Bobby started his career in Oxford on August 16, moving on to Reading next day. It was Reading which gave him his most exciting day of the whole campaign, producing a hair's-breadth escape when someone challenged him just three minutes after the 4:00pm cut-off point and a large crowd of chasing admirers outside Alfrieda's Restaurant. It was also at Reading that Bobby found the first of his own doubles - a salesman who was forced to take refuge from the pursuing crowds by ducking into a nearby house and then fleeing over the rooftops from its upstairs window. (26)
Unfortunately, it was all downhill from there. Bobby was caught for the first time on his third day and, by the time he completed his stint in Rochester on September 20, he'd been caught nine times in less than five weeks and distributed about £150 in prize money. By the time he finished, Bobby's captors included a schoolboy in Weston Super-Mare, a butcher in Bognor, a postman in Barking, a greengrocer in Eastleigh and a policeman in Rochester. Denied the big crowds which Lobby relied on to conceal him, Bobby was simply too easy to find, and no-one seemed too disappointed when he was quietly dropped. Perhaps he simply didn't have Lobby's flair, either for staging the little stunts that kept each day fresh, or for describing his adventures in the lively way needed to maintain armchair hunters' interest.
With Bobby retired and Lobby enjoying his holiday, Mrs Lud was left to carry the torch alone. She started her tour with appearances in Piccadilly, Gray's Inn Road and Knightsbridge on Monday, October 9, and pulled in her first big crowds at Tooting Beck on the following Thursday. “Policemen, tramsmen, busmen and tradesmen were aghast,” she told Gazette readers. “They had never seen so many women, cheek by jowl, packing the pavements in their lives. [...] What was wanted most was one-way traffic for perambulators. Frequently, they met three abreast, both ways at once and jammed. Then some rival would be challenged, and somebody else nearby would say slyly ‘Why, she'll never see 24 again!’” (27)

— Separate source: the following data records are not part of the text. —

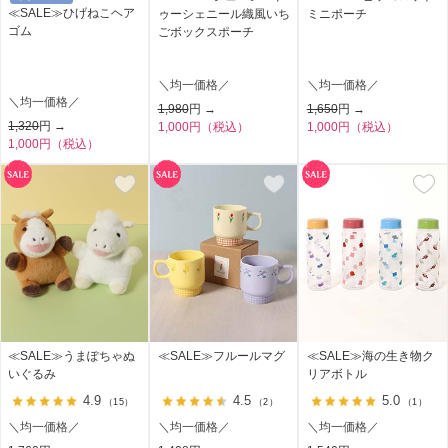
≪SALE≫ひげねこヘア
ゥーシェニール織風いち
ミニポーチ
ゴム
ごボックスポーチ
＼均一価格／
＼均一価格／
＼均一価格／
1,980
円 →
1,650
円 →
1,320
円 →
1,000円（税込）
1,000円（税込）
1,000円（税込）
≪SALE≫うまぽちゃぬ
≪SALE≫フルールマグ
≪SALE≫海の生き物ク
いぐるみ
リアボトル
4.9
4.5
5.0
（15）
（2）
（1）
＼均一価格／
＼均一価格／
＼均一価格／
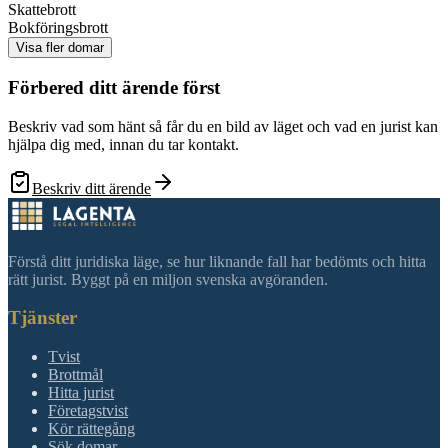
Skattebrott
Bokföringsbrott
Visa fler domar
Förbered ditt ärende först
Beskriv vad som hänt så får du en bild av läget och vad en jurist kan
hjälpa dig med, innan du tar kontakt.
Beskriv ditt ärende
Förstå ditt juridiska läge, se hur liknande fall har bedömts och hitta
rätt jurist. Byggt på en miljon svenska avgöranden.
Tjänster
Tvist
Brottmål
Hitta jurist
Företagstvist
Kör rättegång
Sök domar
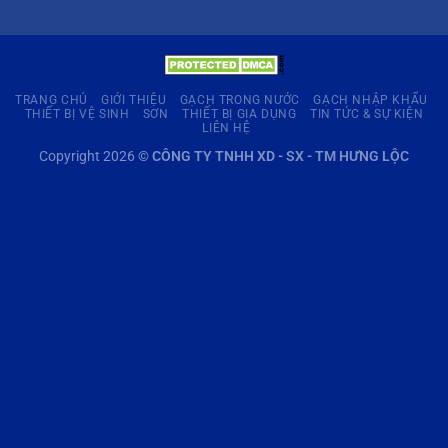
TRANG CHỦ
GIỚI THIỆU
GẠCH TRONG NƯỚC
GẠCH NHẬP KHẨU
THIẾT BỊ VỆ SINH
SƠN
THIẾT BỊ GIA DỤNG
TIN TỨC & SỰ KIỆN
LIÊN HỆ
Copyright 2026 ©
CÔNG TY TNHH XD - SX - TM HƯNG LỘC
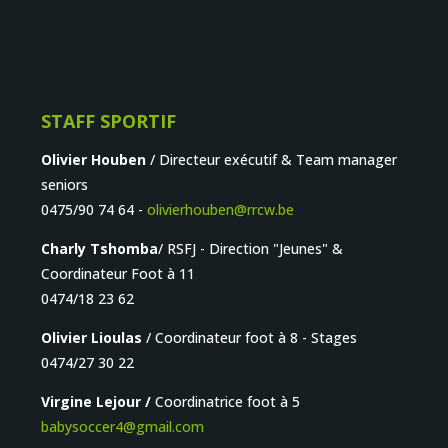
STAFF SPORTIF
Olivier Houben
/ Directeur exécutif & Team manager
seniors
0475/90 74 64 -
olivierhouben@rrcw.be
Charly Tshomba
/ RSFJ - Direction "Jeunes" &
Coordinateur Foot à 11
0474/18 23 62
Olivier Lioulas
/ Coordinateur foot à 8 - Stages
0474/27 30 22
Virgine Lejour /
Coordinatrice foot à 5
babysoccer4@gmail.com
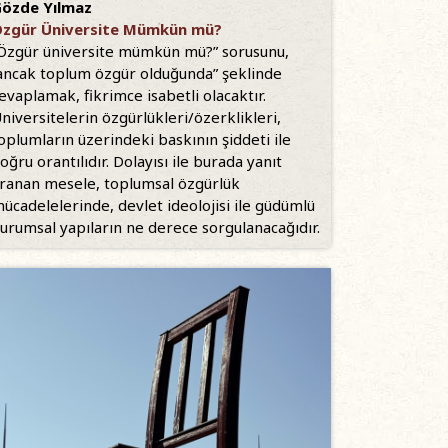
özde Yılmaz
zgür Üniversite Mümkün mü?
Özgür üniversite mümkün mü?” sorusunu,
ancak toplum özgür olduğunda” şeklinde
evaplamak, fikrimce isabetli olacaktır.
niversitelerin özgürlükleri/özerklikleri,
oplumların üzerindeki baskının şiddeti ile
oğru orantılıdır. Dolayısı ile burada yanıt
ranan mesele, toplumsal özgürlük
ücadelelerinde, devlet ideolojisi ile güdümlü
urumsal yapıların ne derece sorgulanacağıdır.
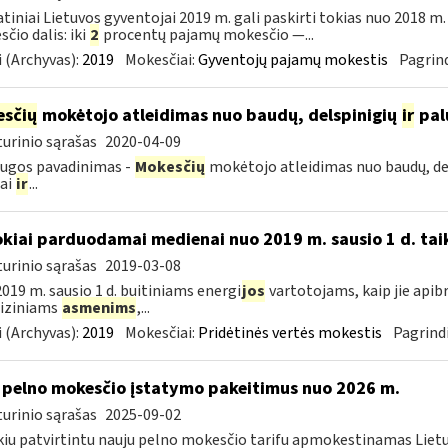
tiniai Lietuvos gyventojai 2019 m. gali paskirti tokias nuo 2018 
čio dalis: iki
2
procentų pajamų mokesčio —...
 (Archyvas):
2019
Mokesčiai:
Gyventojų pajamų mokestis
Pagrind
sčių
mokėtojo atleidimas nuo baudų, delspinigių
ir
pal
urinio sąrašas
2020-04-09
ugos pavadinimas -
Mokesčių
mokėtojo atleidimas nuo baudų, de
iai
ir
...
okiai parduodamai medienai nuo 2019 m. sausio 1 d. tai
urinio sąrašas
2019-03-08
019 m. sausio 1 d. buitiniams energi
jos
vartotojams, kaip jie apib
 fiziniams
asmenims
,...
 (Archyvas):
2019
Mokesčiai:
Pridėtinės vertės mokestis
Pagrindi
 pelno mokesčio įstatymo pakeitimus nuo 2026 m.
urinio sąrašas
2025-09-02
kiu patvirtintu nauju pelno mokesčio tarifu apmokestinamas Lietuv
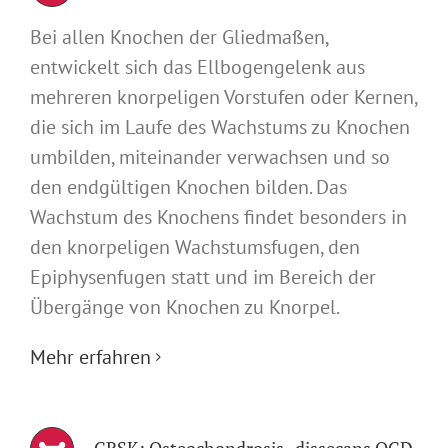
Bei allen Knochen der Gliedmaßen,
entwickelt sich das Ellbogengelenk aus
mehreren knorpeligen Vorstufen oder Kernen,
die sich im Laufe des Wachstums zu Knochen
umbilden, miteinander verwachsen und so
den endgültigen Knochen bilden. Das
Wachstum des Knochens findet besonders in
den knorpeligen Wachstumsfugen, den
Epiphysenfugen statt und im Bereich der
Übergänge von Knochen zu Knorpel.
Mehr erfahren
GRSK: Osteochondrosis- dissecans OCD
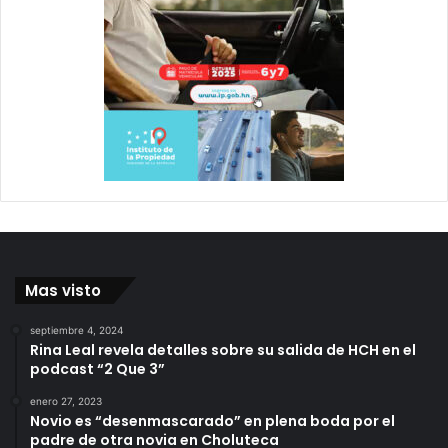
Mas visto
septiembre 4, 2024
Rina Leal revela detalles sobre su salida de HCH en el
podcast “2 Que 3”
enero 27, 2023
Novio es “desenmascarado” en plena boda por el
padre de otra novia en Choluteca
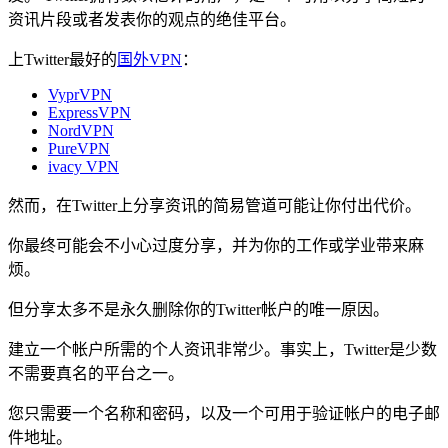
资讯片段或者发表你的观点的绝佳平台。
上Twitter最好的
国外VPN
：
VyprVPN
ExpressVPN
NordVPN
PureVPN
ivacy VPN
然而，在Twitter上分享资讯的简易管道可能让你付出代价。
你最终可能会不小心过度分享，并为你的工作或学业带来麻
烦。
但分享太多不是永久删除你的Twitter帐户的唯一原因。
建立一个帐户所需的个人资讯非常少。事实上，Twitter是少数
不需要真名的平台之一。
您只需要一个名称和密码，以及一个可用于验证帐户的电子邮
件地址。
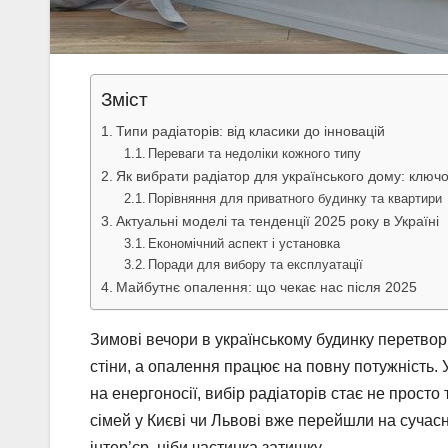
Зміст
Типи радіаторів: від класики до інновацій
Переваги та недоліки кожного типу
Як вибрати радіатор для українського дому: ключов
Порівняння для приватного будинку та квартири
Актуальні моделі та тенденції 2025 року в Україні
Економічний аспект і установка
Поради для вибору та експлуатації
Майбутнє опалення: що чекає нас після 2025
Зимові вечори в українському будинку перетво
стіни, а опалення працює на повну потужність. 
на енергоносії, вибір радіаторів стає не просто
сімей у Києві чи Львові вже перейшли на сучасні
інтер’єр, ніби частинка затишку.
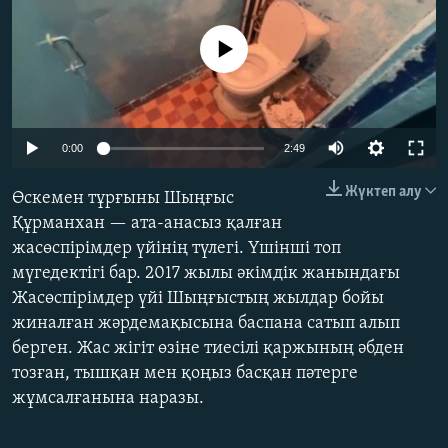
ЖАЗЫЛЫҢЫЗ
No media source currently available
Басқа тілдерде
Auto
0:00
2:49
240p
Жүктеп алу
Өскемен тұрғыны Шыңғыс
360p
Құрманхан — ата-анасыз қалған
жасөспірімдер үйінің түлегі. Үшінші топ
480p
Auto
240p
360p
480p
мүгедектігі бар. 2017 жылы әкімдік жанындағы
720p
Жасөспірімдер үйі Шыңғыстың жылдар бойы
720p
1080p
1080p
жиналған жәрдемақысына баспана сатып алып
берген. Жас жігіт өзіне тиесілі қаржының әбден
тозған, тышқан мен қоңыз басқан пәтерге
жұмсалғанына наразы.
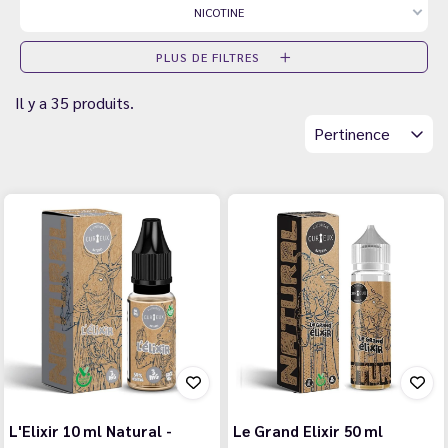
NICOTINE
PLUS DE FILTRES
Il y a 35 produits.
Pertinence
L'Elixir 10 ml Natural -
Le Grand Elixir 50 ml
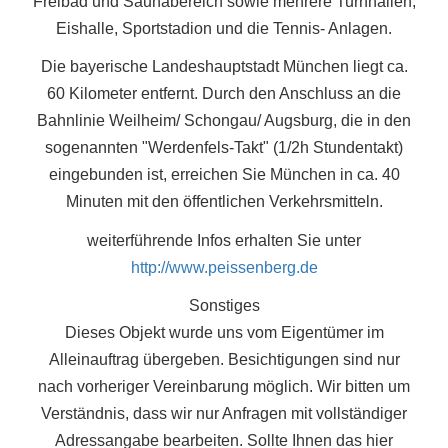
Freibad und Saunabereich sowie mehrere Turnhallen,
Eishalle, Sportstadion und die Tennis- Anlagen.
Die bayerische Landeshauptstadt München liegt ca.
60 Kilometer entfernt. Durch den Anschluss an die
Bahnlinie Weilheim/ Schongau/ Augsburg, die in den
sogenannten "Werdenfels-Takt" (1/2h Stundentakt)
eingebunden ist, erreichen Sie München in ca. 40
Minuten mit den öffentlichen Verkehrsmitteln.
weiterführende Infos erhalten Sie unter
http://www.peissenberg.de
Sonstiges
Dieses Objekt wurde uns vom Eigentümer im
Alleinauftrag übergeben. Besichtigungen sind nur
nach vorheriger Vereinbarung möglich. Wir bitten um
Verständnis, dass wir nur Anfragen mit vollständiger
Adressangabe bearbeiten. Sollte Ihnen das hier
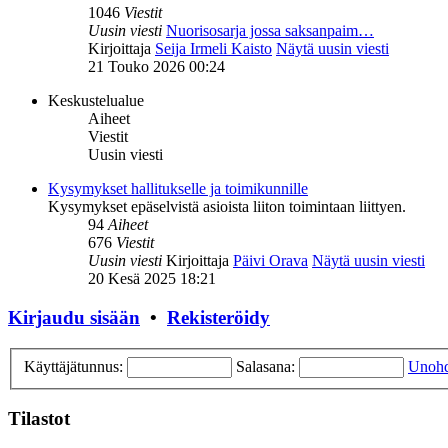
1046
Viestit
Uusin viesti
Nuorisosarja jossa saksanpaim…
Kirjoittaja
Seija Irmeli Kaisto
Näytä uusin viesti
21 Touko 2026 00:24
Keskustelualue
Aiheet
Viestit
Uusin viesti
Kysymykset hallitukselle ja toimikunnille
Kysymykset epäselvistä asioista liiton toimintaan liittyen.
94
Aiheet
676
Viestit
Uusin viesti
Kirjoittaja
Päivi Orava
Näytä uusin viesti
20 Kesä 2025 18:21
Kirjaudu sisään
•
Rekisteröidy
Käyttäjätunnus:
Salasana:
Unohd
Tilastot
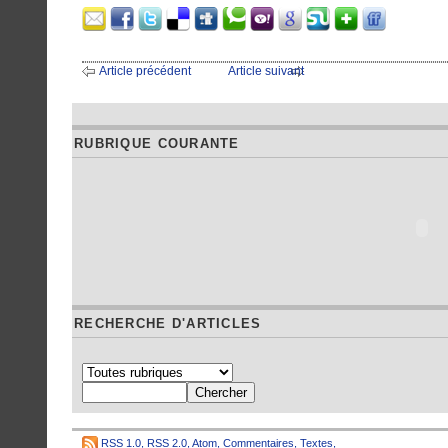
Article précédent
Article suivant
RUBRIQUE COURANTE
RECHERCHE D'ARTICLES
RSS 1.0
,
RSS 2.0
,
Atom
,
Commentaires
,
Textes
,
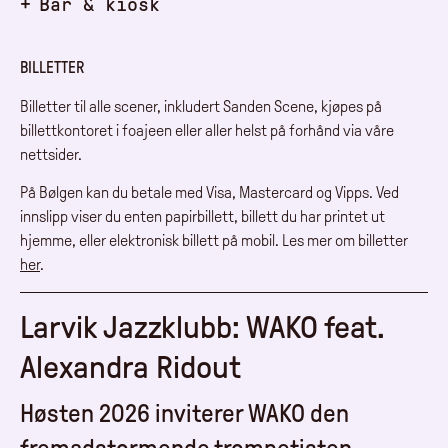
Bar & kiosk
BILLETTER
Billetter til alle scener, inkludert Sanden Scene, kjøpes på
billettkontoret i foajeen eller aller helst på forhånd via våre
nettsider.
På Bølgen kan du betale med Visa, Mastercard og Vipps. Ved
innslipp viser du enten papirbillett, billett du har printet ut
hjemme, eller elektronisk billett på mobil. Les mer om billetter
her
.
Larvik Jazzklubb: WAKO feat.
Alexandra Ridout
Høsten 2026 inviterer WAKO den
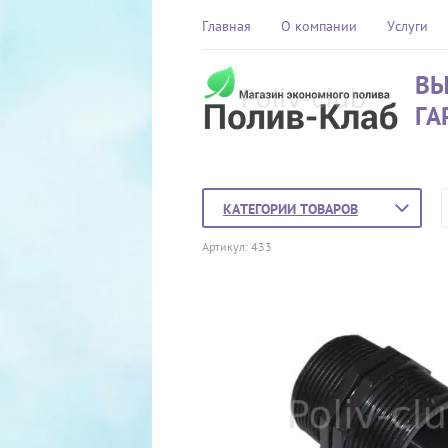
Главная
О компании
Услуги
ВЫ
ГА
КАТЕГОРИИ ТОВАРОВ
Артикул:
433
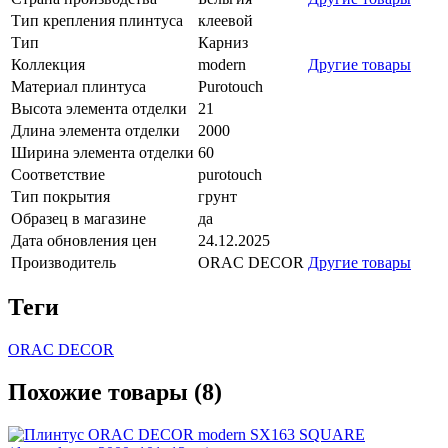
Тип крепления плинтуса
клеевой
Тип
Карниз
Коллекция
modern
Другие товары
Материал плинтуса
Purotouch
Высота элемента отделки
21
Длина элемента отделки
2000
Ширина элемента отделки
60
Соответствие
purotouch
Тип покрытия
грунт
Образец в магазине
да
Дата обновления цен
24.12.2025
Производитель
ORAC DECOR
Другие товары
Теги
ORAC DECOR
Похожие товары (8)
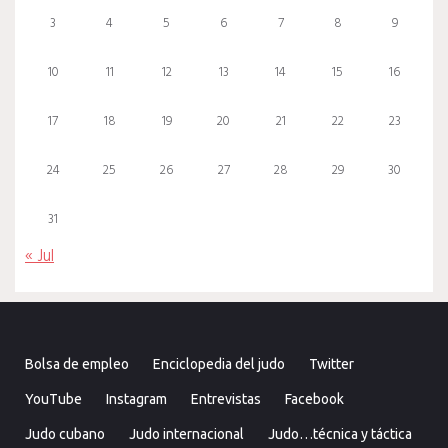
3
4
5
6
7
8
9
10
11
12
13
14
15
16
17
18
19
20
21
22
23
24
25
26
27
28
29
30
31
« Jul
Bolsa de empleo
Enciclopedia del judo
Twitter
YouTube
Instagram
Entrevistas
Facebook
Judo cubano
Judo internacional
Judo…técnica y táctica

Heywood later recalled her adventures in a Radio 4 documentary. “I remember once, at the end of the day, there was one poor girl in a telephone box,” she said. “The crowd outside were sure she was Mrs Lobby Lud - they were certain. I was on the opposite side of the road, so I went into a shop and asked them if I could borrow their phone. They said ‘Yes’, so I phoned head office and said ‘Everything's OK, I've got through the day. Everything's safe’. I thanked them for letting me use the phone, came out and there was this poor girl, still struggling to get out, with me standing there watching her.” (7)
Mrs Lud was caught for the first time next day by the Compton Terrace railings opposite what is now Highbury & Islington Tube station. Her nemesis was Ethel Soper, a 35-year-old woman from Sloane Square, who had been hunting her all week. Soper credited a dream she'd had the previous night for securing her the £100. “I dreamt that I went to see the chef of a West End club where I once worked,” she said. “I found myself in a room but, strangely enough, there were railings round it. When I went to shake hands with him, he turned out to be you. I could make no mistake, because I'd seen you at Finchley. Then, this morning, when I caught sight of you against the railings, I knew. I thought at once of the dream.”
Asked what she'd do with the money, Soper gave an immediate and detailed answer. “New clothes for all the family,” she said, “a ton of coal in for the winter, the rest in the bank and a nice holiday for us all next summer.” Welcome as the money was, it was not this alone that had kept her motivated. “I became so interested in the hunt for its own sake, whether I was fortunate in winning the prize or not,” she said. “I read the articles every day as I would a serial story. I shall still read them. It was like a new interest in life.”
We shouldn't underestimate the role this soap opera element played in the scheme's success. There must have been ten or twenty Lud fans who bought the Gazette just to follow his accounts from home for every one who chased the man in person, and they all helped to add to the paper's circulation too. But even the most popular soap needs a constant supply of fresh storylines to hold its fans' attention, and Mrs Lud's introduction turned out to be the last major twist the Gazette's editors could come up with. Lobby himself returned to the stage towards the end of October with a tour of Britain's big provincial towns and cities, but nothing that happened there could match the fuss he'd caused earlier in his career.
On Monday, October 24, the Gazette stated supplementing his personal appearances with a series of daily crowd photographs aimed at his armchair followers. At least one photo per week would include Lobby among the dozens of faces it showed, and anyone able to circle his face correctly would win a share of that week's prize. The amount on offer started at £50, rising by the same sum for every week it stayed unclaimed until it reached a maximum of £500.
Three
successful entrants shared the £50 home prize awarded on November 10, but already the writing was on the wall. Lobby made his final personal appearance in Norwich on Saturday, December 3, marking the occasion by enquiring about his own funeral arrangements there. Two days later, the Gazette's pictures were cut back to four a week, and then the scheme was allowed to peter out altogether.